10. The audio device of claim 9, in which the data sending device further comprises a silence detector coupled to the audio data detector and structured to compare the audio data to a silence threshold, and in which:

the frame assembler does not include the audio data in the frame when the compared audio data is below the threshold.

11. The audio device of claim 9 in which the frame assembler omits high order bits of the audio data from the variable length digital audio data frame when all such high order bits are identical over a transaction time.

12. The audio device of claim 9 in which the second audio data set is estimated by applying a polynomial fitting over the audio data in the first audio data set.

13. A data and power sending device for transmitting digital audio data on a signal transmission line and for providing power to a receiver of the digital audio data, comprising:

an audio sampler structure to sample an audio source;

a frame assembler coupled to the audio sampler and structured to construct a variable length digital audio data frame, the length of which is determined by a sample rate of the audio sampler,

an interface driver structured to receive the variable length digital audio data frame from the frame assembler and transmit the frame on the signal transmission line in the form of electrical pulses to the receiver of the digital audio a power transmission line coupled to the receiver of the digital audio, and an audio data compressor structured to: divide the audio data into a plurality of audio data sets, encode a first of the audio data sets into the digital audio data frame, estimate a second of the audio data sets based on the first audio data set, and encode a difference between the second audio data set and the estimate into the digital audio frame.

14. The data and power sending device of claim 13, in which the second audio data set is estimated by applying a polynomial fitting over the audio data in the first audio data set.

15. A data communication device for sending digital audio data and receiving digital data line comprising:

an audio data detector structured to inspect audio data to be transmitted on the signal transmission line;

a frame assembler coupled to the audio data detector and structured to construct a variable length digital audio data frame, the length of which is determined by the content of the audio data inspected by the audio data detector, in which high order bits in the audio data are omitted from the variable length digital audio data frame when all high order bits are identical over a transaction time; and

an interface driver configured to: receive the variable length digital audio data frame from the frame assembler; transmit the frame on the signal transmission line in the form of electrical pulses to an audio playing device; and receive digital data via a second signal transmission line from the receiver of the digital audio.
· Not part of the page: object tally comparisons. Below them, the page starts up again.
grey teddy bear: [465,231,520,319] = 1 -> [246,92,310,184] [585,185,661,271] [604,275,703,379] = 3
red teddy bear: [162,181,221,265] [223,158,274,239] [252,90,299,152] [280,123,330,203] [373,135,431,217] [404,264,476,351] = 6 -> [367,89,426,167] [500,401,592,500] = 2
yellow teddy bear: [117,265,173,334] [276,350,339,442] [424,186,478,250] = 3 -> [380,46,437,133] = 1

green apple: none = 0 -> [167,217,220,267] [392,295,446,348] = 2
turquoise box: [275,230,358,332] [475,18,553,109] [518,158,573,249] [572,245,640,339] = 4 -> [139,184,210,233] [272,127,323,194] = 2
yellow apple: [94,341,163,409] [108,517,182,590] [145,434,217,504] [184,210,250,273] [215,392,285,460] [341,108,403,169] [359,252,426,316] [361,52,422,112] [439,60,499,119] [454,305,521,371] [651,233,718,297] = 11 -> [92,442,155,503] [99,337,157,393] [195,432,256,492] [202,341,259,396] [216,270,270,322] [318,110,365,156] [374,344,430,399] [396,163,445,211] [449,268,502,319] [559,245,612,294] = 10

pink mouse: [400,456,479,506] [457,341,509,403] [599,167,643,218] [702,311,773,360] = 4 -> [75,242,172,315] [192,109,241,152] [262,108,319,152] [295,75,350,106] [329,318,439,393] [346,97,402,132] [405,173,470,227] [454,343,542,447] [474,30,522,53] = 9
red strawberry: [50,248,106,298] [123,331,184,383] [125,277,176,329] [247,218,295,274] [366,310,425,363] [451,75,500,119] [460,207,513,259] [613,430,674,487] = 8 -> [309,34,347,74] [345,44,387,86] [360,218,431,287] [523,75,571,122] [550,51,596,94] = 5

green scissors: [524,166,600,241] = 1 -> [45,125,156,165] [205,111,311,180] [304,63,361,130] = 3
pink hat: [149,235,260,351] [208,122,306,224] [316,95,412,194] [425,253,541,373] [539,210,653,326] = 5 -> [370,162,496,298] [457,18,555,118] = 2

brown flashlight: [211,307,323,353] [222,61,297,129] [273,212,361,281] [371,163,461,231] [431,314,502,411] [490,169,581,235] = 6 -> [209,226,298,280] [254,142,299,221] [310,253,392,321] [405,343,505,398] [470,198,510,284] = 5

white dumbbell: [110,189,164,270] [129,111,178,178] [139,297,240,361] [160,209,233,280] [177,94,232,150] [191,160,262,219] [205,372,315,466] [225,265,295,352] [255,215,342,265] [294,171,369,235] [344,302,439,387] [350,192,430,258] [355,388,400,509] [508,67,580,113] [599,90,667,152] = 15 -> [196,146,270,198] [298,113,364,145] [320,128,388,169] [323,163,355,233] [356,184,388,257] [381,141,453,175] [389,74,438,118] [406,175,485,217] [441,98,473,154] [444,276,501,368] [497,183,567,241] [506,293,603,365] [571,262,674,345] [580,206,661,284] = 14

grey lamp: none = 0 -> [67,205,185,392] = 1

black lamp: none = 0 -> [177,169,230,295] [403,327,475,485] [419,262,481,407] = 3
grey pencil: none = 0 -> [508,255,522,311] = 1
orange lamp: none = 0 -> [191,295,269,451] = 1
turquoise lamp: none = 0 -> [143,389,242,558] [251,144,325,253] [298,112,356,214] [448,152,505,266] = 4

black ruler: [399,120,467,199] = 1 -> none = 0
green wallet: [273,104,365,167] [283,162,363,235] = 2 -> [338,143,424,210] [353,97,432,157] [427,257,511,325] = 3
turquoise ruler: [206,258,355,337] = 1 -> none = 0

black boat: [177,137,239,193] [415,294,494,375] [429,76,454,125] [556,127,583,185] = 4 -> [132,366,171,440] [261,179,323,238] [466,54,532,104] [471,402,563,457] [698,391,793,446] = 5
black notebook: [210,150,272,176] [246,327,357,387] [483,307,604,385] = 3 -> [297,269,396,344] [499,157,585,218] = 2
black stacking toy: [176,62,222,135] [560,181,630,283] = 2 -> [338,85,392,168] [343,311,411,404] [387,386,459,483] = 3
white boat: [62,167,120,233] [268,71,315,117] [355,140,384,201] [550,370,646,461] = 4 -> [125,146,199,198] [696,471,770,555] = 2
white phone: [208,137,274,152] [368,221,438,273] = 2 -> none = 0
16. The data communication device according to claim 15 further comprising a silence detector coupled to the audio data detector and structured to compare the audio data to a silence threshold to support omission of identical high order bits by the frame assembler.

17. The data communication device of claim 15 in which the signal transmission line comprises a pair of electrically conductive lines and in which the interface driver is structured to transmit the variable length digital audio data frame data on the pair of electrically conductive lines as a differential signal.